Following the presentation of the original Carcassonne last week, let’s continue the irregular series with the sole spin-off game I’ve bought thus far.
Carcassonne: The Castle is Reiner Knizia’s take on the concept, and while the basic mechanic is unaltered from the original, the courtyard-building game is quite a different beast.
While the original work with just two players, the experience is not as good as with three or four, as the resources dwindle too early in the set. The Castle has been constructed for two players, and two players only.
The playing field is limited to the castle walls, so the design cannot uncontrollably spiral out. The surrounding wall serves as the scoring track also, with tower crenellations bearing bonus tiles for the player whose meeple lands on the exact spots.
While the tile-laying/meeple-placing mechanic is carried over as-is from the basic Carcassonne, the tile-placement rules are far looser in this game. Only the roads have to match, the rest of the construction can be as chaotic as it gets. As with the King/Scout expansion to the basic Carcassonne game, the sizes of constructed elements matter – the owner of the biggest house gets to claim points for the unconstructed squares in the end. Unlike the original, in the Castle incomplete features do not bring in any points (unless a corresponding bonus tile has been previously obtained from the scoring track).

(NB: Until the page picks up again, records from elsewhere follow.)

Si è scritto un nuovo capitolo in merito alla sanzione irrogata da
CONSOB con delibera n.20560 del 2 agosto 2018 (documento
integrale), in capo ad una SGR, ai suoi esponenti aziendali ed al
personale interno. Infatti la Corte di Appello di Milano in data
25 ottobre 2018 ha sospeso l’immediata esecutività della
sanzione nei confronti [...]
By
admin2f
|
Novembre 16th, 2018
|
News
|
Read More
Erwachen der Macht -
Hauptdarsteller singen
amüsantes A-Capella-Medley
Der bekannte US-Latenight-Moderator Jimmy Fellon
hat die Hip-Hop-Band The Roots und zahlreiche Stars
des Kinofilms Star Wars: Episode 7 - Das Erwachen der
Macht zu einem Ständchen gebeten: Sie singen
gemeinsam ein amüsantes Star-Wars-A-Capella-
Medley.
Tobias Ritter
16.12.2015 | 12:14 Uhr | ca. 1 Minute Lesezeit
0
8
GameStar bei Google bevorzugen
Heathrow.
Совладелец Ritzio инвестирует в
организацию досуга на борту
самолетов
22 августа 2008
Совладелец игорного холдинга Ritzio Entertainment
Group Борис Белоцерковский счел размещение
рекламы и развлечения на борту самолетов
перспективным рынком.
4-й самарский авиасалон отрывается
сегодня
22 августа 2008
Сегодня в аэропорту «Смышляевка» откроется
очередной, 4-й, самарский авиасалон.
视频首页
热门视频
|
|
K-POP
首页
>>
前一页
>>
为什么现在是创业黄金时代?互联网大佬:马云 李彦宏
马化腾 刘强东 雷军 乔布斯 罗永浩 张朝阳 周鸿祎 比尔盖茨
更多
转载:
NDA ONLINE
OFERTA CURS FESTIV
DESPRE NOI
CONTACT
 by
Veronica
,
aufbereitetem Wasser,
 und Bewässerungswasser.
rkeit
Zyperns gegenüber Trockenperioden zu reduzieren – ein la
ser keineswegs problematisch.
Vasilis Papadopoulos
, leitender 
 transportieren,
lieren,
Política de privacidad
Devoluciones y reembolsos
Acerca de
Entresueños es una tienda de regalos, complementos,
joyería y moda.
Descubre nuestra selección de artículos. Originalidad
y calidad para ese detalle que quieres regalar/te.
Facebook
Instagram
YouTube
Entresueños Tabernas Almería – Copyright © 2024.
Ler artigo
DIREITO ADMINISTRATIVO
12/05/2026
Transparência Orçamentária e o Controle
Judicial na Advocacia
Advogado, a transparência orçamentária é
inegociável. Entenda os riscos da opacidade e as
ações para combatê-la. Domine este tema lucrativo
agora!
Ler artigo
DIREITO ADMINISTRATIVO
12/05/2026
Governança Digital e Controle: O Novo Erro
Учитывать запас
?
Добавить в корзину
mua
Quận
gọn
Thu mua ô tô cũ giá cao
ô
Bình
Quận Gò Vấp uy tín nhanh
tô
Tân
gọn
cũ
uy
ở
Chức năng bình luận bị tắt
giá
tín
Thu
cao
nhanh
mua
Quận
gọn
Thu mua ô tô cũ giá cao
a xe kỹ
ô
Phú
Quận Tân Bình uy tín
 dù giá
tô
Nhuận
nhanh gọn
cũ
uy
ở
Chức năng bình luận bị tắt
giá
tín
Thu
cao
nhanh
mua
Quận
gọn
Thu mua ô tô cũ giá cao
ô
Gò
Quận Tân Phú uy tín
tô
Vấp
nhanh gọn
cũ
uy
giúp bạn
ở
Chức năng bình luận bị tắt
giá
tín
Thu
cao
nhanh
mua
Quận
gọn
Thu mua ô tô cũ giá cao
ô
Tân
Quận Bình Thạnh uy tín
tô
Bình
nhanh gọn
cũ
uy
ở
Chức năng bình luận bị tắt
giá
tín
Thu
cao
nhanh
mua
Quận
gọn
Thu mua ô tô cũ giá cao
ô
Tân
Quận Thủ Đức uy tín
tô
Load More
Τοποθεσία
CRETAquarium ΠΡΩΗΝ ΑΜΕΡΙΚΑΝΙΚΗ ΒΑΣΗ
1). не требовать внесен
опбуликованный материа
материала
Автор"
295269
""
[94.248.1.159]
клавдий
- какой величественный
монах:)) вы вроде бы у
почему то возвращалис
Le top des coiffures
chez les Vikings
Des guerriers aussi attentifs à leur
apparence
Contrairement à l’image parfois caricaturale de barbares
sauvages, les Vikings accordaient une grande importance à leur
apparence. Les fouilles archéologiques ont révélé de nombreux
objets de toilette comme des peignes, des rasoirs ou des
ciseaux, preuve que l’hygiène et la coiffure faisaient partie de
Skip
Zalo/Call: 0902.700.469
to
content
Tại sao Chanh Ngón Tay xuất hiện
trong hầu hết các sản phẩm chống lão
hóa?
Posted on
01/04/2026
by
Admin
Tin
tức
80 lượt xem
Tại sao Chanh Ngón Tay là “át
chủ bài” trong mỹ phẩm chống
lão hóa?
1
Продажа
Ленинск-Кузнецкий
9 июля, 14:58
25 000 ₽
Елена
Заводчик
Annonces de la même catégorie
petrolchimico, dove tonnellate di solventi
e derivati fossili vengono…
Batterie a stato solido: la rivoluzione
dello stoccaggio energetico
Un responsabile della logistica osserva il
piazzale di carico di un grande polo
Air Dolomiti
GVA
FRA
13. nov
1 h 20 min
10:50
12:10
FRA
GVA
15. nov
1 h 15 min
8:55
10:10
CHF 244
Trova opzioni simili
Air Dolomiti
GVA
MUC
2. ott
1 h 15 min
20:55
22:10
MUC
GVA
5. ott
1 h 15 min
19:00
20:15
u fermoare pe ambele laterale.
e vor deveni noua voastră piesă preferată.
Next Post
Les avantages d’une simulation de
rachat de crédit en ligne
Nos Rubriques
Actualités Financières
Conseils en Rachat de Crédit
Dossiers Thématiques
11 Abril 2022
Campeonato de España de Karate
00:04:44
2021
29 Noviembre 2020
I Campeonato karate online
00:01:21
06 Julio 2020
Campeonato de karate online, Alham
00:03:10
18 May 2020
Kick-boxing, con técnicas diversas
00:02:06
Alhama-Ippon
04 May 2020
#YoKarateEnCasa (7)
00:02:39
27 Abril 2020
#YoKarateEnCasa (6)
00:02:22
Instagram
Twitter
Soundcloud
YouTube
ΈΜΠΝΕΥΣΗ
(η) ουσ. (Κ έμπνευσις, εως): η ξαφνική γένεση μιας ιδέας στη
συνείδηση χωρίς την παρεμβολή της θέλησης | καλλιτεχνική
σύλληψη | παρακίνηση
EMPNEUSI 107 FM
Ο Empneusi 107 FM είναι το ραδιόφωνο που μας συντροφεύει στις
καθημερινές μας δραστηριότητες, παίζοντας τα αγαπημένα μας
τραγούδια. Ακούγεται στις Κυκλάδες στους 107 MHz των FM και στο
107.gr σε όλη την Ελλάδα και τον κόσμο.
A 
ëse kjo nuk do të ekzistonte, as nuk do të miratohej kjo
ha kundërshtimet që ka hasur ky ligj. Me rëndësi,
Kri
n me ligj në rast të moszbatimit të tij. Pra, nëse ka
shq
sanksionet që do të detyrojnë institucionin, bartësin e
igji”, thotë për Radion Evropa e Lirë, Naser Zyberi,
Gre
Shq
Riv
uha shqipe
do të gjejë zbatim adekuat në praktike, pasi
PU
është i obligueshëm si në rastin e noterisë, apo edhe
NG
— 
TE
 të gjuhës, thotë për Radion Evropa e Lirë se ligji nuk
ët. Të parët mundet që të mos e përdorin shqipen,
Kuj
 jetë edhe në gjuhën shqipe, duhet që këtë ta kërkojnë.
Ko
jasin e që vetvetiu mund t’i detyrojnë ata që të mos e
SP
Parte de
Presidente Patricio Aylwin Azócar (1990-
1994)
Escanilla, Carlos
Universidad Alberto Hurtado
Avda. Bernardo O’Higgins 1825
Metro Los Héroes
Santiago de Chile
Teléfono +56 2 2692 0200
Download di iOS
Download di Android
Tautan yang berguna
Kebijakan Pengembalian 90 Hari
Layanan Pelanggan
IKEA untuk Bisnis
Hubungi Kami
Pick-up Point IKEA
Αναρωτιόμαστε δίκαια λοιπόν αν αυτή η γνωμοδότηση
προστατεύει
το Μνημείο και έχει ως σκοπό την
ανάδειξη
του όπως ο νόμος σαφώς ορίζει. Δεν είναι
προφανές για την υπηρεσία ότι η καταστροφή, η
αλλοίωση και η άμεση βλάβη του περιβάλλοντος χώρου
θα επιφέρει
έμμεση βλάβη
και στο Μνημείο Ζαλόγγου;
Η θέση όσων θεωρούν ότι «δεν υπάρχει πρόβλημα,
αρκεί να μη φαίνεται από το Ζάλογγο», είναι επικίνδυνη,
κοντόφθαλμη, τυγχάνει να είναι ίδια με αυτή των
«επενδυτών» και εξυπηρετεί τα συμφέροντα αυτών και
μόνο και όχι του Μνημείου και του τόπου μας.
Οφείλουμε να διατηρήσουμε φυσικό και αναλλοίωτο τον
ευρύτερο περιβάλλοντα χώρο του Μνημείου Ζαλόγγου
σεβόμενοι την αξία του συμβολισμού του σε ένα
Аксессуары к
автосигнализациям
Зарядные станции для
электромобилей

Knizia’s take of Carcassonne is a good variant, and works well as a two-player game. The interaction between players is as minimal as in the original, but the enforced tightness of the area does force the constructions to collide sooner or later. The fields remain important, but the game is usually not won over their control, as the criss-crossing paths bisect the courtyard into cleanly separate areas.
As the Boardgamegeek page notes, no expansions nor a digital version of the game exists. The game feels complete enough without the former, but a good Live Arcade game would be appreciated indeed.